Reed v. State

Annotate this Case

456 S.W.2d 393 (1970)

Bobby Glenn REED, Appellant, v. The STATE of Texas, Appellee.

No. 43015.

Court of Criminal Appeals of Texas.

July 15, 1970.

*394 Van Ballew, Dallas, for appellant.

Henry Wade, Dist. Atty., Harry J. Schulz, Jr., W. T. Westmoreland, Jr., Edgar Mason and John B. Tolle, Asst. Dist. Attys., Dallas, and Jim D. Vollers, State's Atty., Austin, for the State.



The offense is burglary with a prior conviction for an offense of the same nature alleged for enhancement; the punishment, 12 years.

Appellant's first ground of error is that the trial court erred in failing to grant his motion to inspect the grand jury testimony. Reliance is had upon Dennis v. United States, 384 U.S. 855, 86 S. Ct. 1840, 16 L. Ed. 2d 973. An examination of the opinion shows that the court in Dennis, supra, spelled out the five reasons why the court found that the grand jury testimony should have been furnished to the defendants in that case. No reason is advanced by this appellant, and we have concluded that our prior holding in Bryant v. State, Tex.Cr.App., 423 S.W.2d 320, is authority in support of the court's action.

His second ground of error is that the trial court commented on the weight of the evidence. Officer Davison was being questioned by the prosecutor as follows:

Q. Did you have an occasion to go in that building that night? A. Yes sir. Q. What, if anything, did you find of an unusual nature in that building? A. I found a man sitting in the north-west corner of the building MR. BARCLAY: I object to that, Your Honor; I object to that as being unresponsive. THE COURT: It would be up to the jury; it might be unusual to find a man in there.

In Garcia v. State, Tex.Cr.App., 427 S.W.2d 897, and again in Ferrell v. State, Tex. Cr.App., 429 S.W.2d 901, we have pointed out that the remarks of the court must be calculated to inure to the benefit of the state or injure an accused before reversible error is reflected.

His third ground of error is that the court erred in admitting into evidence a "clasp." The injured party testified that he had in his possession a "clasp" that was taken from his warehouse door at the time of the burglary, and the same was introduced in evidence as state's exhibit no. 2. No error is perceived.

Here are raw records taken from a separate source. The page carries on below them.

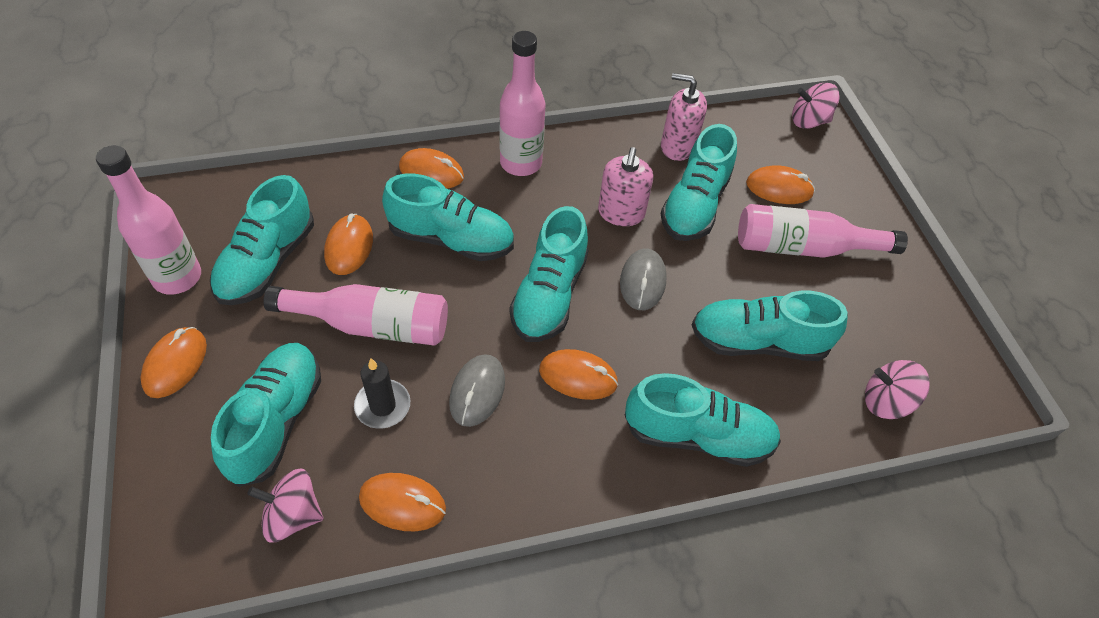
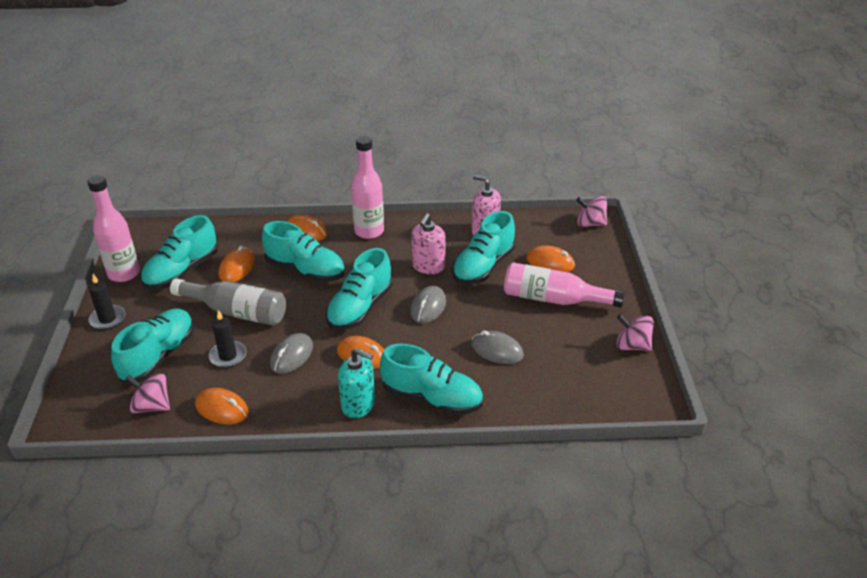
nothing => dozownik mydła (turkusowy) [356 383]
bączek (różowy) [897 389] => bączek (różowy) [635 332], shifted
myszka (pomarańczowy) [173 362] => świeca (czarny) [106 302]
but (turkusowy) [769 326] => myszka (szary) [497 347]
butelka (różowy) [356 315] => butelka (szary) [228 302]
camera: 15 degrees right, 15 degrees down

His fourth ground of error is, if we properly understand, related to the calling of witness who had not been listed on the indictment. In Hackathorn v. State, Tex.Cr.App., 422 S.W.2d 920, we held compliance with Article 392, Vernon's Ann.C.C.P. (now, Article 20.20, V.A.C.C. P.) to be directory and not mandatory.

*395 His fifth ground, also not supported by authority, is that the court erred in admitting at the punishment hearing proof as to appellant's prior conviction alleged for enhancement.

His last contention is that the evidence is insufficient to show an intent to steal. We have held in Byrd v. State, Tex. Cr.App., 435 S.W.2d 508, that the breaking and entering a house at night time raises a presumption that the act was done with intent to steal.

Finding no reversible error, the judgment is affirmed.